I use neither I just tape 2 stacks of mix CD's purchased from BJMIKETHEHOMOCHOLO. The sparks aren't that great but it's better than actually listening to the CD's


----------



## Chicago-n (Jul 10, 2005)

Lulz.


----------



## ~DROPITLOW~ (Oct 28, 2010)

:drama:


----------



## totoeri00 (Aug 13, 2013)

how u doing, im interested in purchasing some scrapping blocks. please email me so we can make arrangements if u still selling them. at [email protected] thanks


----------



## 187PURE (Jul 24, 2006)

I LIKE WHITE LIGHT.. TITANIUM GIVES OFF A BETTER EFFECT


----------



## FirmeJoe (May 28, 2010)

187PURE said:


> I LIKE WHITE LIGHT.. TITANIUM GIVES OFF A BETTER EFFECT


is dat how dey do it in LA


----------



## vamps (May 6, 2008)

ttt who has them???????


----------



## Chicago-n (Jul 10, 2005)

No one


----------



## SLIMONTHABUMPERRRRRR (Jul 10, 2005)

here ya go....if ya cant find them cheaper
http://www.waylayedinc.com/Waylayed2010/ww/categories/Titanium-Drag-Blocks/


----------



## wannabelowrider (Mar 14, 2008)

cashmoneyspeed said:


> Probably use a time machine to go back to 2006 and hit him up. Be carefull buying blocks if looking for titanium, a magnet will not stick to titanium but even so I've bought 3 pairs on here all from guys claiming to check with a magnet and they ended up being regular steel.

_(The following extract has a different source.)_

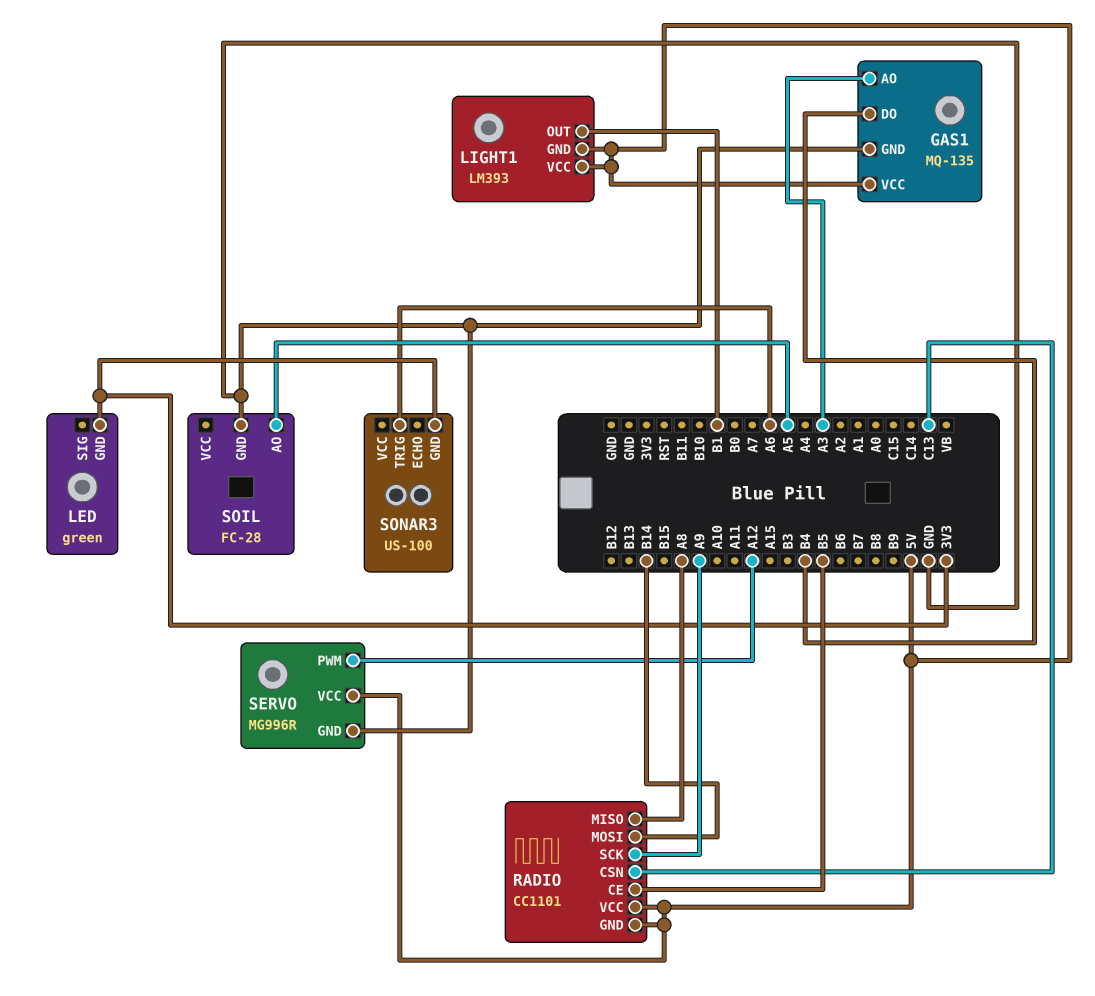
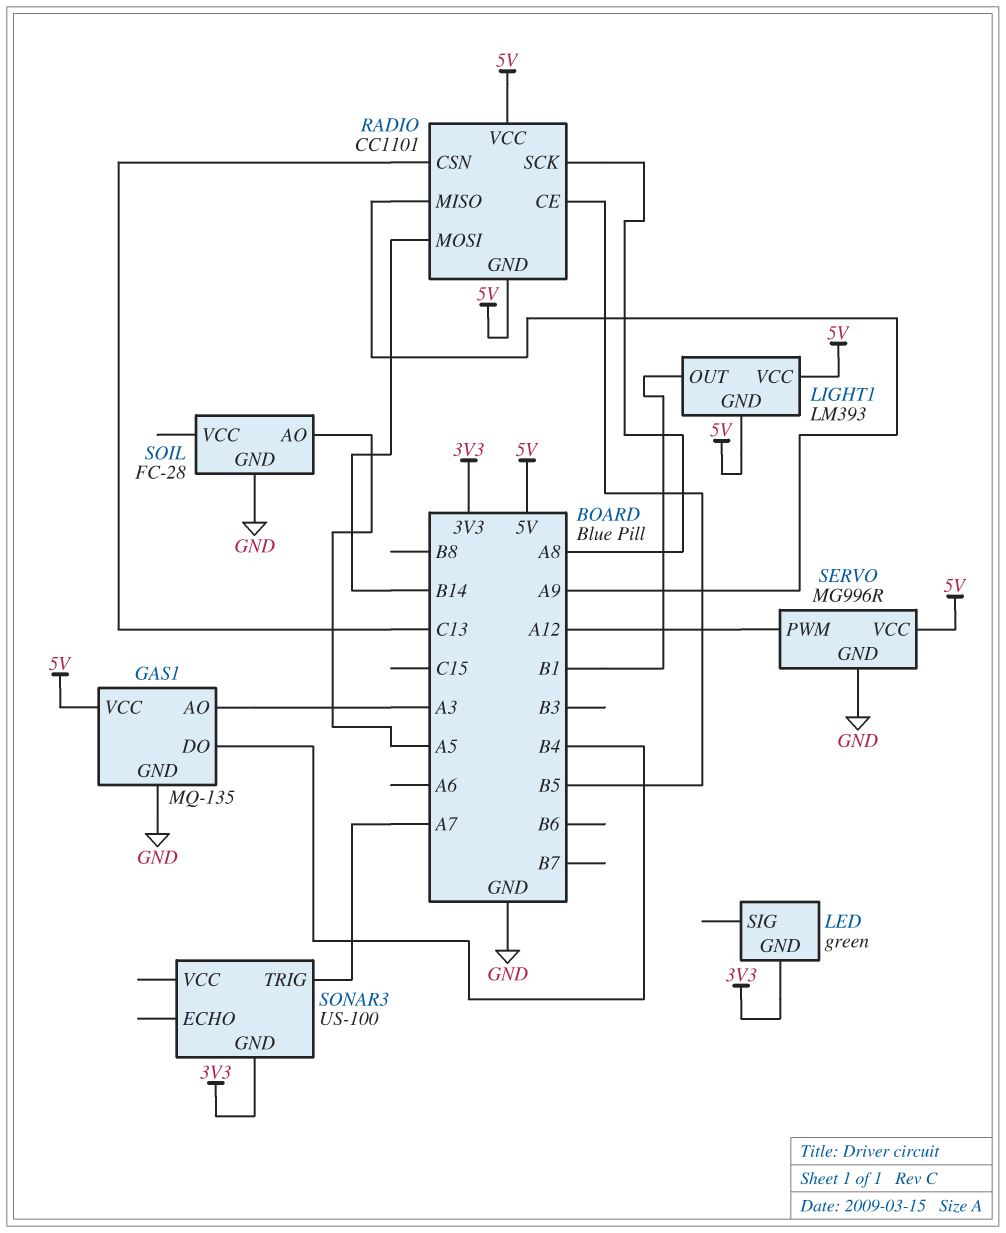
RADIO pin MISO: A8 -> A9
RADIO pin SCK: A9 -> A8
SONAR3 pin TRIG: A6 -> A7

Old topic but curious where and how you mounted them. On your Regal i assume?


----------



## cashmoneyspeed (Jun 21, 2005)

wannabelowrider said:


> Old topic but curious where and how you mounted them. On your Regal i assume?


Nah i never put any on a regal. You would have to make a mount to drop down from the frame or bumper. I've got some blocks still but i don't see a way to get them scraping and not see half the bracket n block sticking out when parked.


----------



## wannabelowrider (Mar 14, 2008)

Was thinking of mounting them to engine crossmember somehow


----------



## Typical Cholo Stereotype (Aug 11, 2011)

wannabelowrider said:


> Was thinking of mounting them to engine crossmember somehow


you could. but you're better off making a "bar" from square tubing and mounting them on the frame under the rear bumper.


----------



## wannabelowrider (Mar 14, 2008)

That's do-able. I'd have to cut my coils down then or buy another set for front and back


----------



## wannabelowrider (Mar 14, 2008)

Reason I was thinking of mounting them in front is so they won't be so noticeable


----------



## Andrew Morales (Sep 10, 2016)

will you email me your info [email protected]


----------



## cashmoneyspeed (Jun 21, 2005)

Andrew Morales said:


> will you email me your info [email protected]


10 YEAR OLD TOPIC


----------



## Tater (Dec 5, 2021)

Guest said:


> i make and sell these on here for $25 for TWO SETS SHIPPED (thats 4 blocks) :biggrin:


----------



## CakitaStylePito (Aug 27, 2021)

OG topic but magnesium bars make 10 times longer spark trail also Ive seen folks use trailer balls on each side of the frame in the rear


----------